#### Entries supplied
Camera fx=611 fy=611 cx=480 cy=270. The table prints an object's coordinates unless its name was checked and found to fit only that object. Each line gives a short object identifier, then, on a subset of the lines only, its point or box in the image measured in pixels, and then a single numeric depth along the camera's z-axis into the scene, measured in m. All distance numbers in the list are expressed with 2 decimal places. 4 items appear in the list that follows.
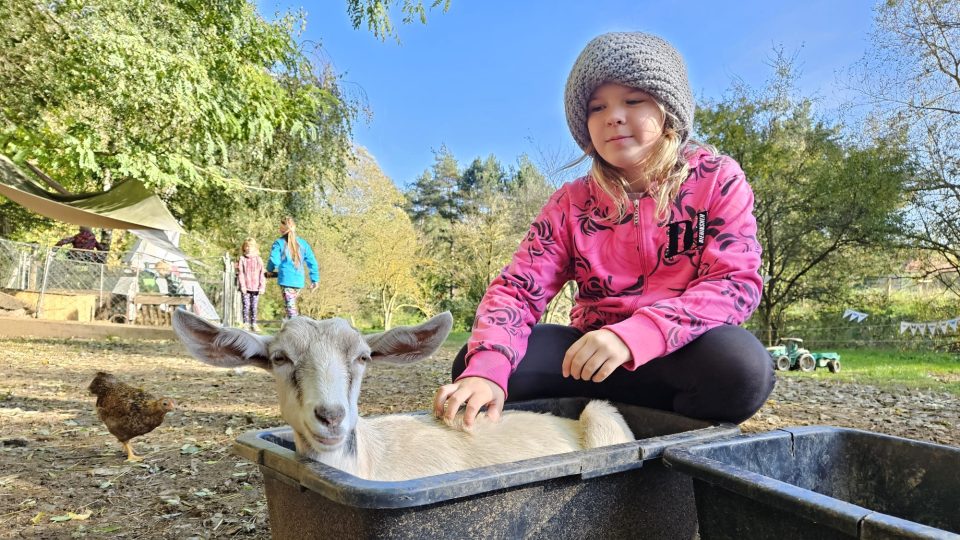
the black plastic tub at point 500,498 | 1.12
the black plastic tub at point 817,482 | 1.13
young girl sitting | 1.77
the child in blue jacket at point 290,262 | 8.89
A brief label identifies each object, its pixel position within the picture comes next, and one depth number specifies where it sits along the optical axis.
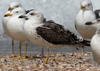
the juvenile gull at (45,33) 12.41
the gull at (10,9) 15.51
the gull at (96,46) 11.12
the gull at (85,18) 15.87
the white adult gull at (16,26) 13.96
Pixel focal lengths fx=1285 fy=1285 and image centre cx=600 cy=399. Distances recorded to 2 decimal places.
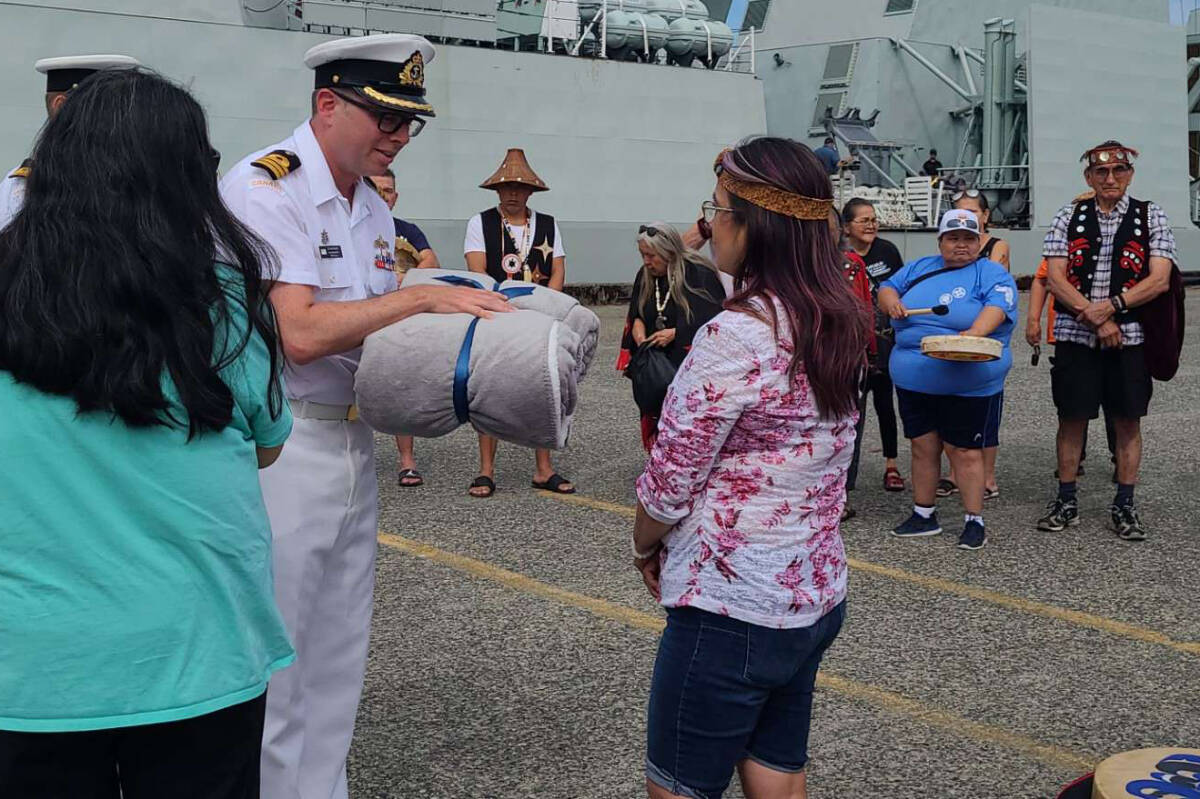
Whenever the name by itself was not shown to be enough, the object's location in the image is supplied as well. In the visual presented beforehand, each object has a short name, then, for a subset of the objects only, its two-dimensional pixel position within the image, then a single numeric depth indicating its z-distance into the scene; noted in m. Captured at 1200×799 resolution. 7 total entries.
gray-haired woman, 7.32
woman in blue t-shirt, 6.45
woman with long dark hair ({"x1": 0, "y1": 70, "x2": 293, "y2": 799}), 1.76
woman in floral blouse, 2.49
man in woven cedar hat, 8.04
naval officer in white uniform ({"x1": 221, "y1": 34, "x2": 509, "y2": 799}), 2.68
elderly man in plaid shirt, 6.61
########
* **Work request**
Your answer must be the lines from the one that contains "man in woven cedar hat, 8.04" through the last line of the entries above, copied exactly, with no other lines.

* **Answer for the task**
man in woven cedar hat, 8.04
naval officer in white uniform ({"x1": 221, "y1": 34, "x2": 509, "y2": 799}), 2.68
elderly man in plaid shirt, 6.61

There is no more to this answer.